> Task goal
Return every row below word for word, leaving the pictures out.

━━━ Source data

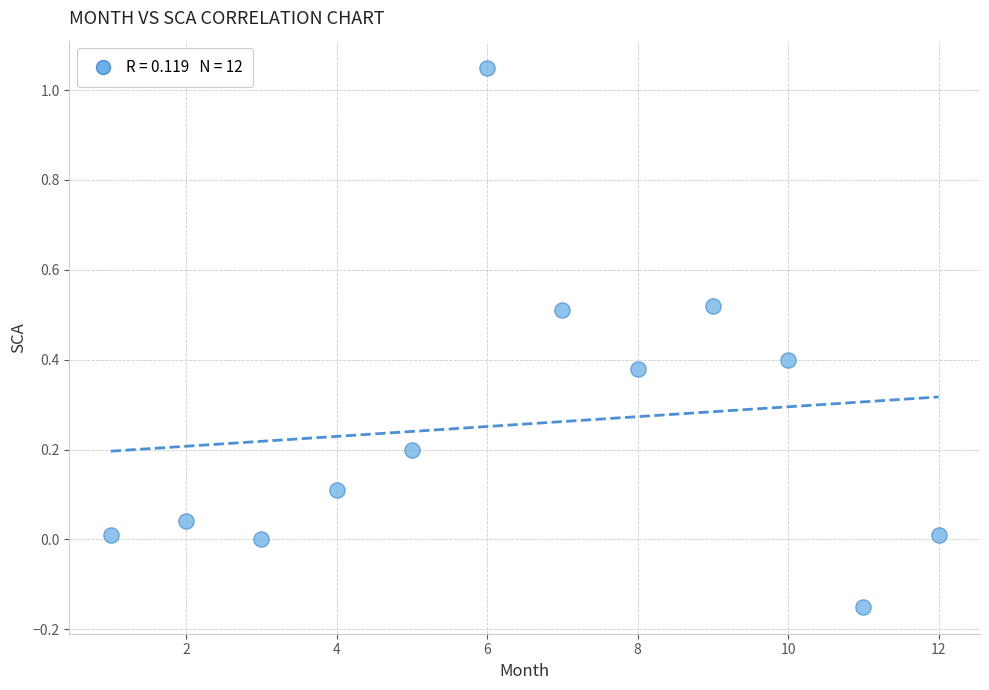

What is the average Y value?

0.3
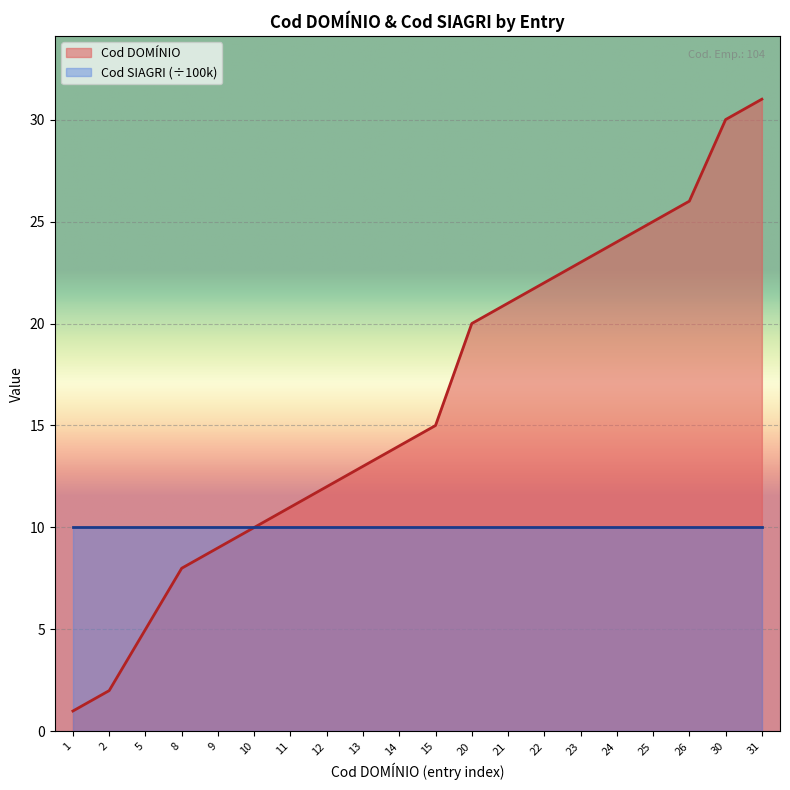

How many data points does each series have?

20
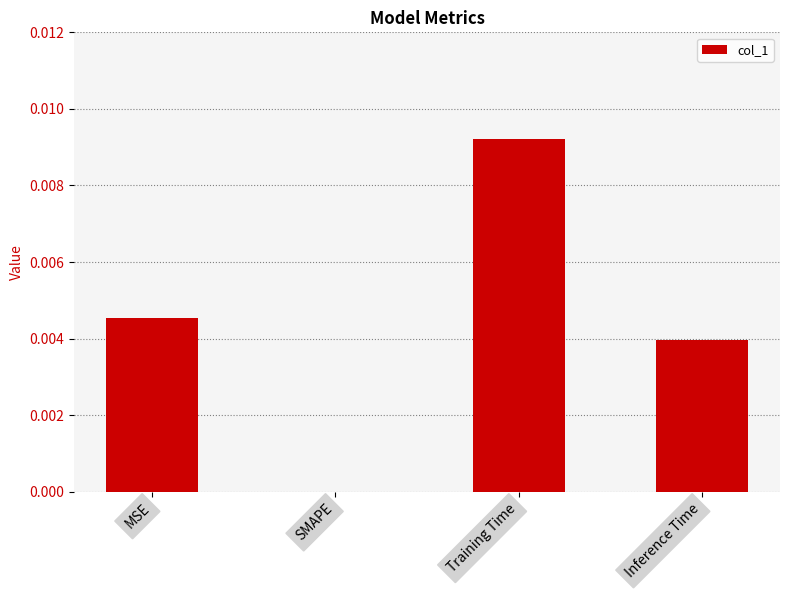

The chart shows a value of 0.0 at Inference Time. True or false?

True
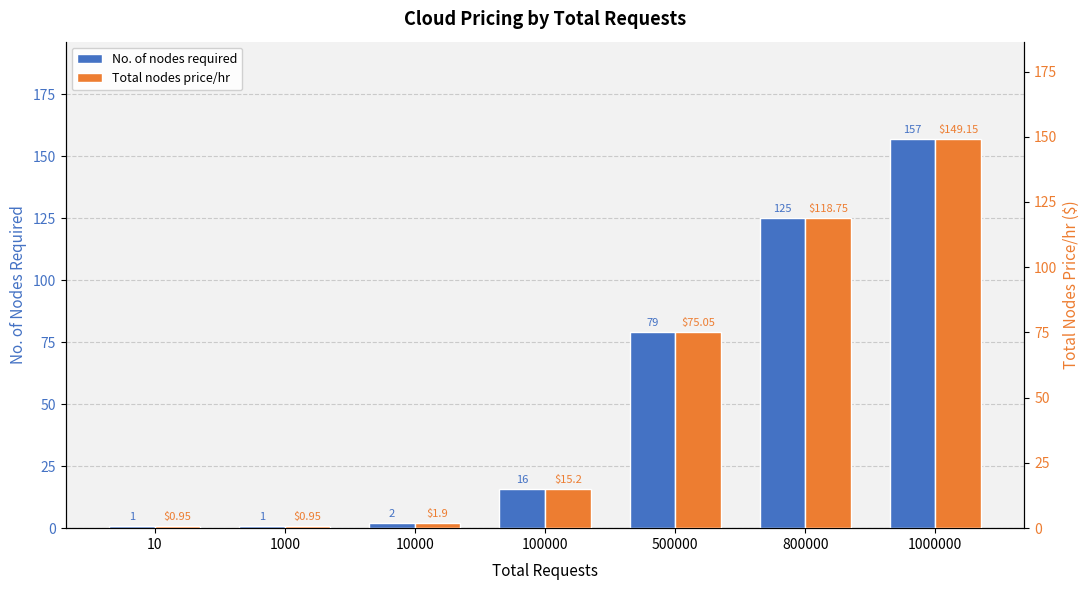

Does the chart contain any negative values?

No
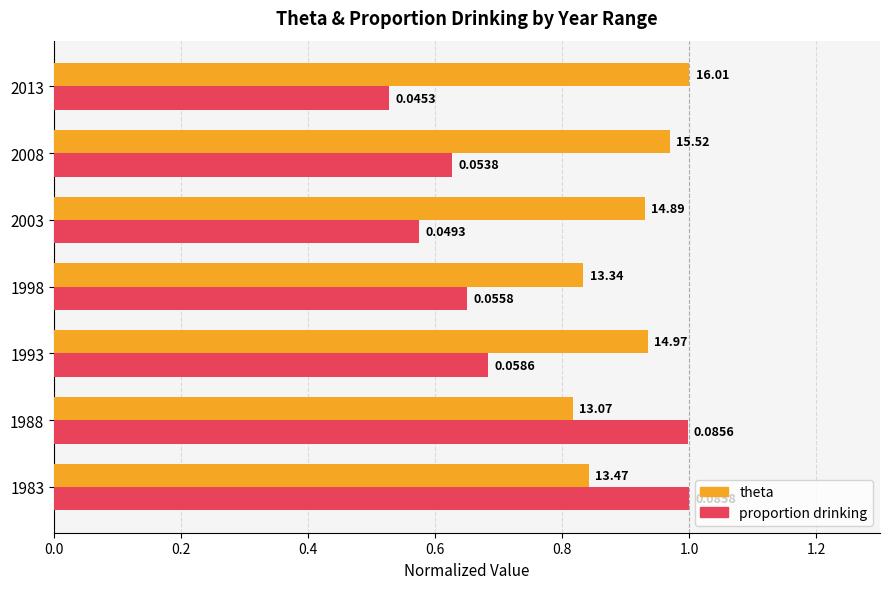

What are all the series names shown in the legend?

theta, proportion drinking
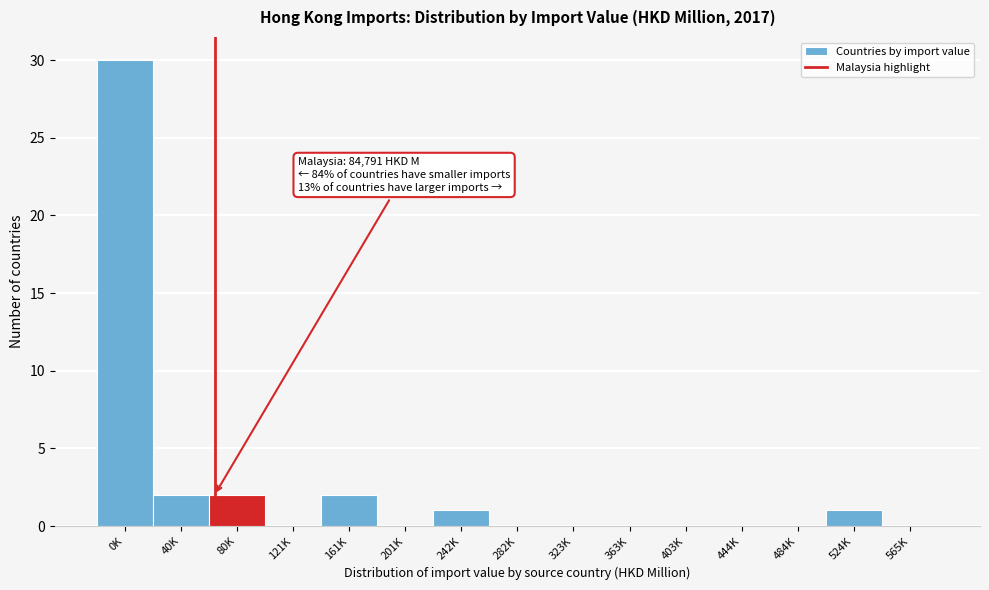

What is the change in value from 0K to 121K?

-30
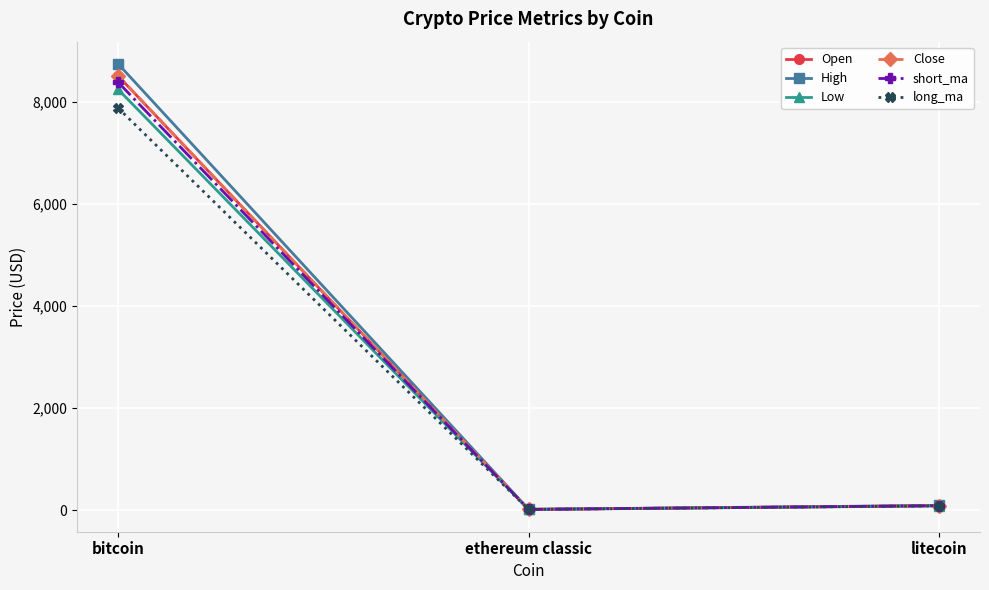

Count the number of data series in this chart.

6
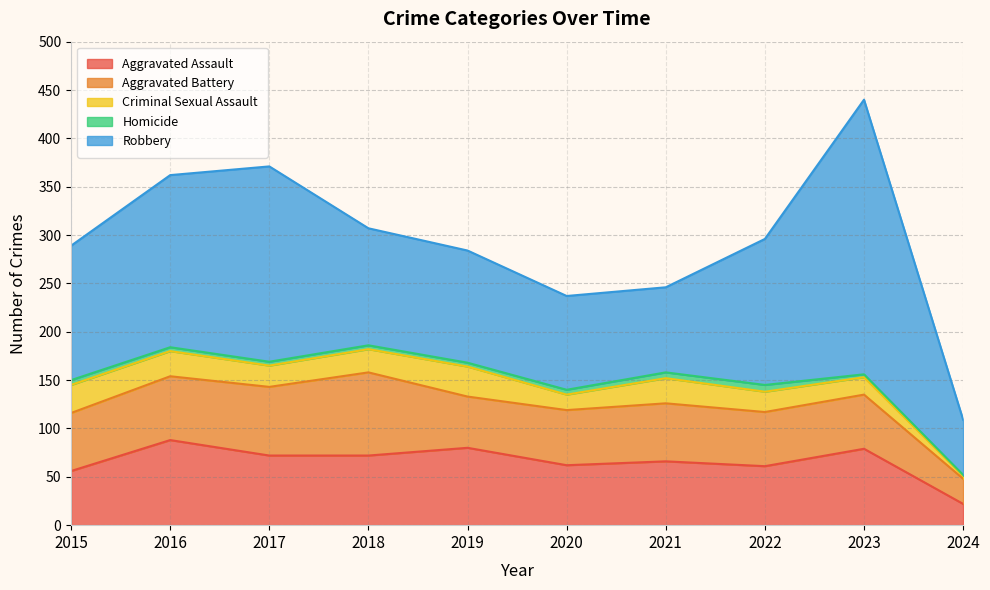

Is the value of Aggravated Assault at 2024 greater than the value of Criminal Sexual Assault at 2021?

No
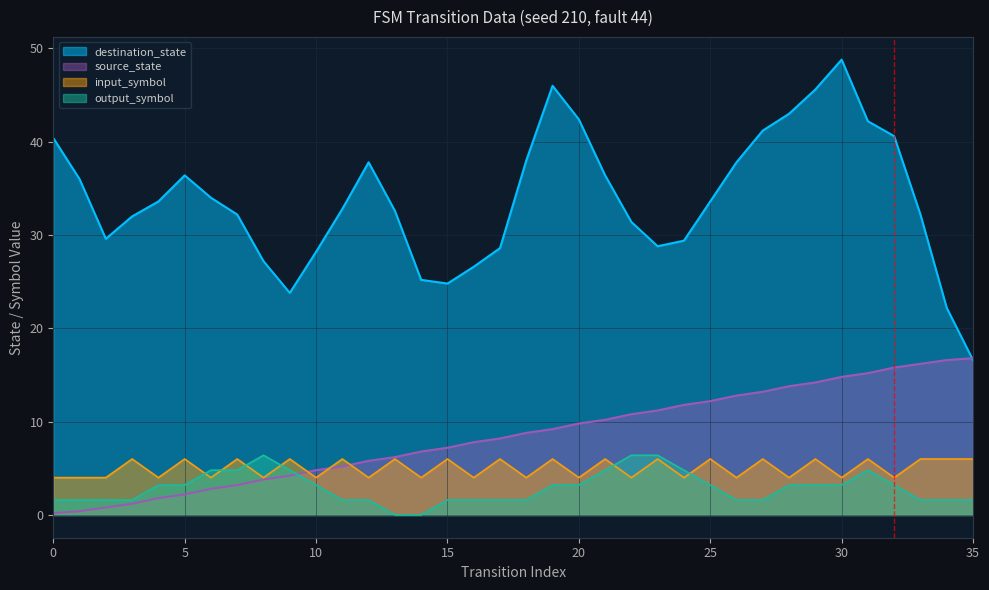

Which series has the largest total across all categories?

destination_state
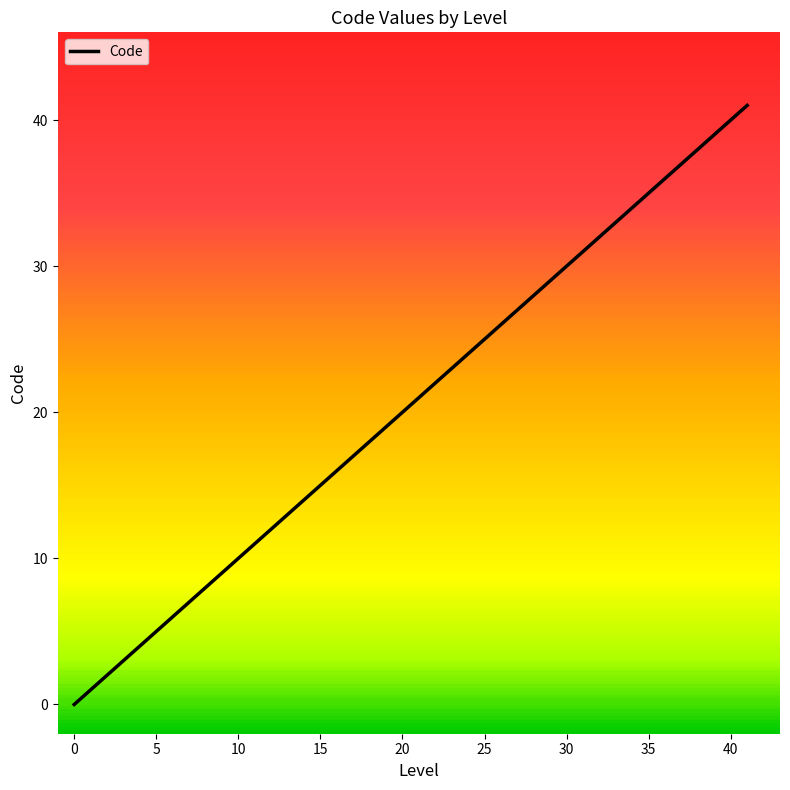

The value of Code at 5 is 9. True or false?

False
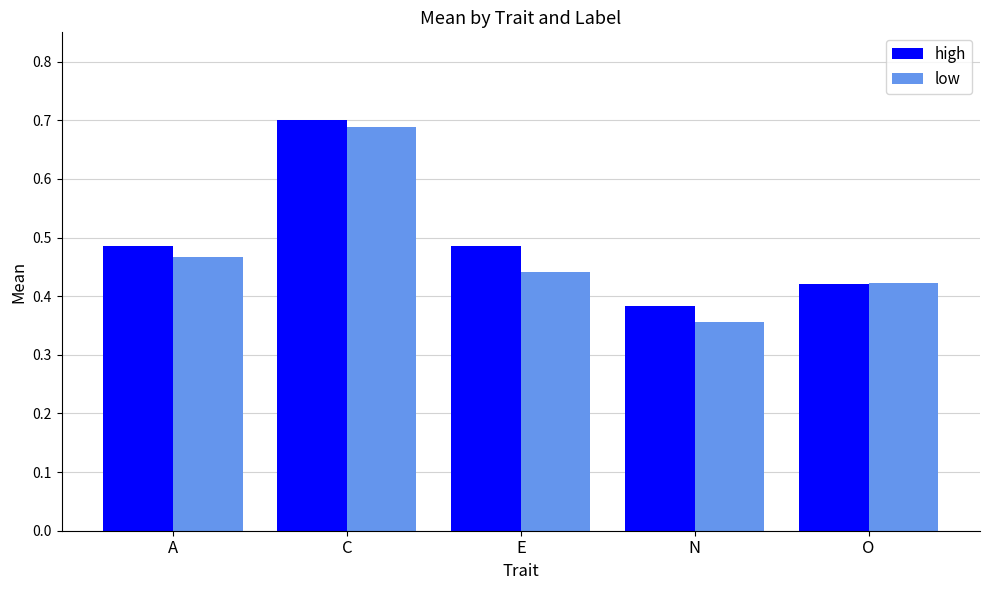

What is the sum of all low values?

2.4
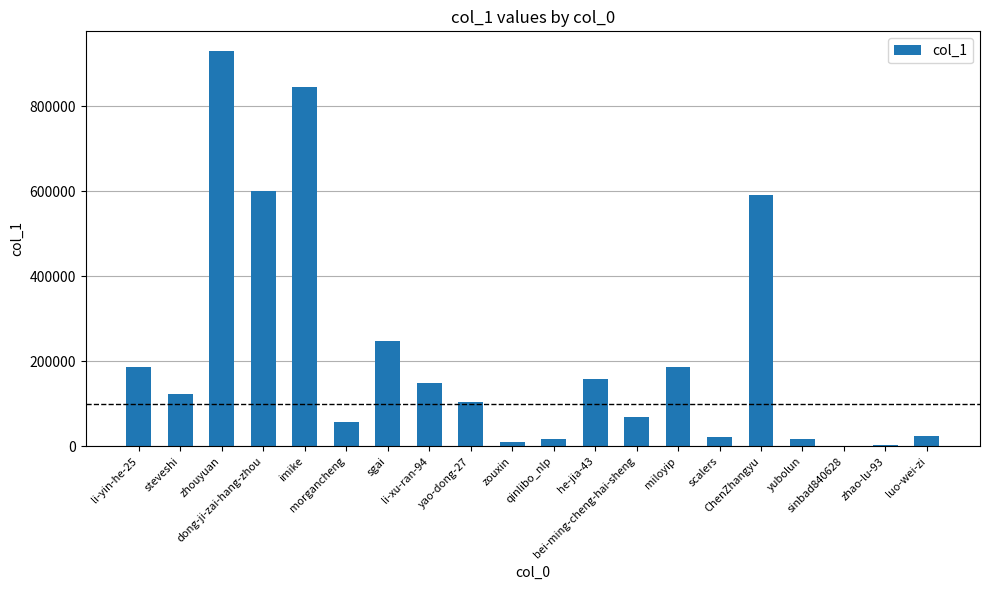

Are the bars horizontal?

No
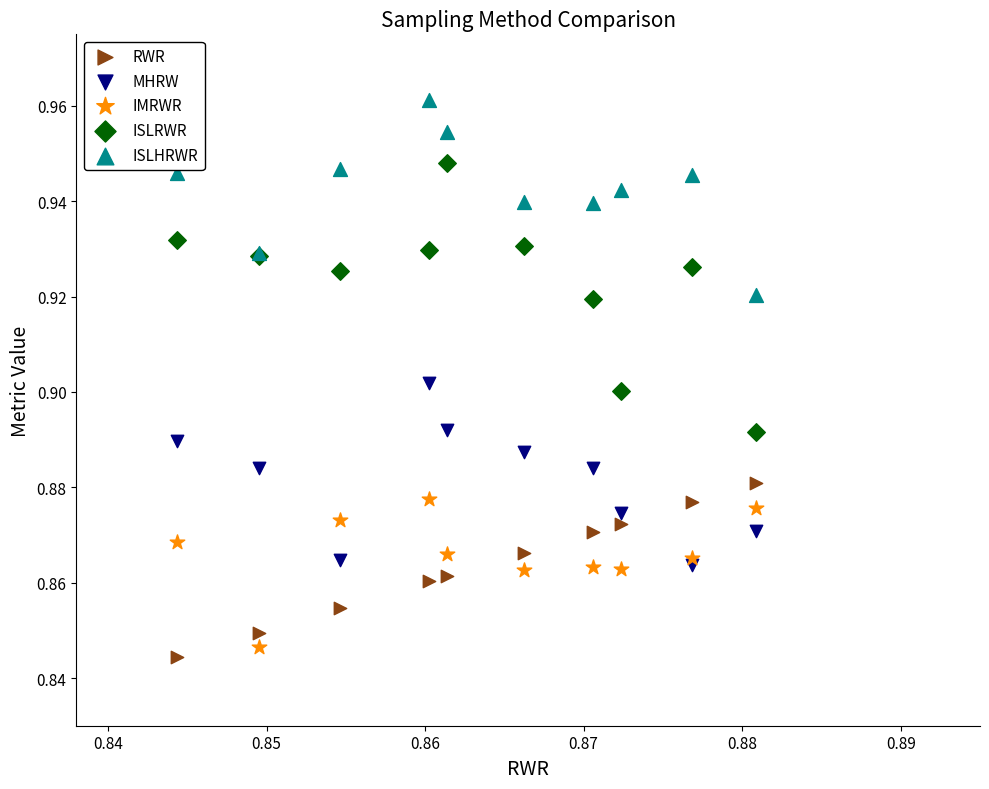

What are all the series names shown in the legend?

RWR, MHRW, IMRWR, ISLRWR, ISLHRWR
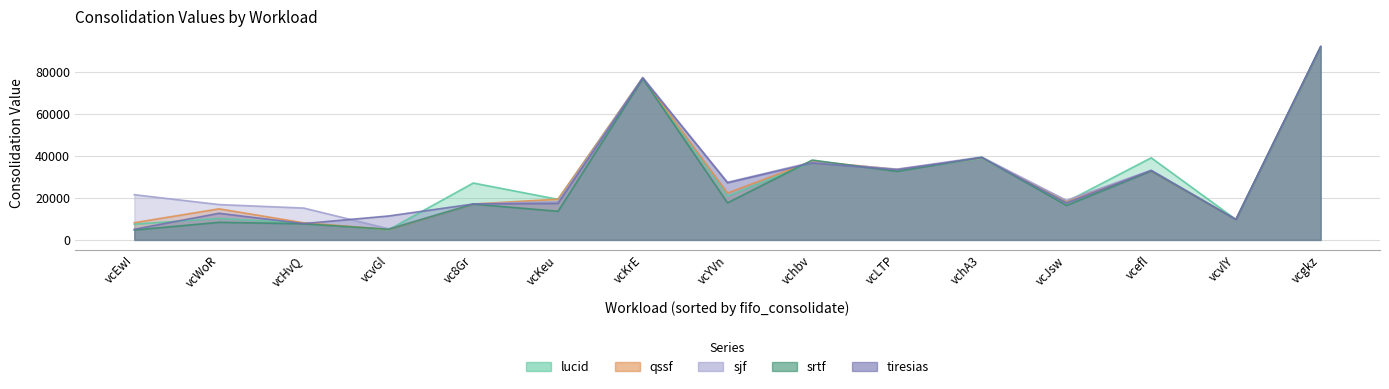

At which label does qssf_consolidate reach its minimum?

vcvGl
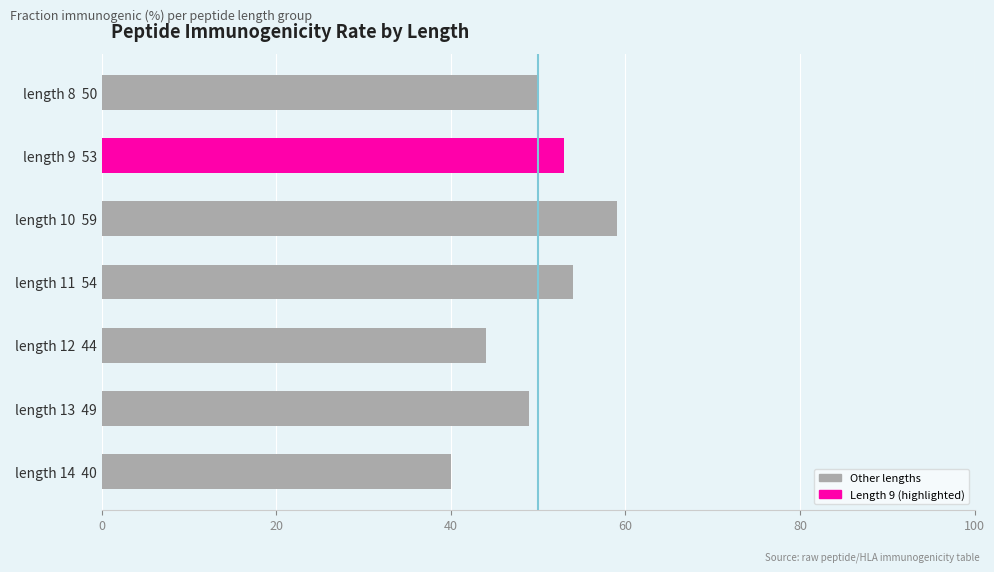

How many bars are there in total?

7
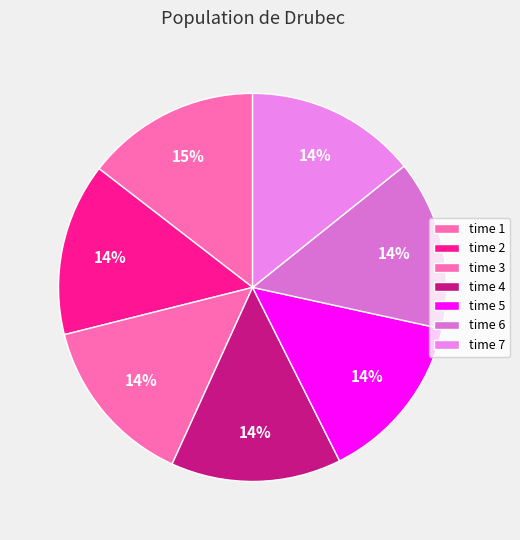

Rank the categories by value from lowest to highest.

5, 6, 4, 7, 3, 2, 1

━━━━━━

> The completed task
What is the average Y value?

0.3

How many data points does each series have?

20

The chart shows a value of 0.0 at Inference Time. True or false?

True

Does the chart contain any negative values?

No

What are all the series names shown in the legend?

theta, proportion drinking

What is the change in value from 0K to 121K?

-30

Count the number of data series in this chart.

6

Is the value of Aggravated Assault at 2024 greater than the value of Criminal Sexual Assault at 2021?

No

Which series has the largest total across all categories?

destination_state

The value of Code at 5 is 9. True or false?

False

What is the sum of all low values?

2.4

Are the bars horizontal?

No

What are all the series names shown in the legend?

RWR, MHRW, IMRWR, ISLRWR, ISLHRWR

At which label does qssf_consolidate reach its minimum?

vcvGl

How many bars are there in total?

7

Rank the categories by value from lowest to highest.

5, 6, 4, 7, 3, 2, 1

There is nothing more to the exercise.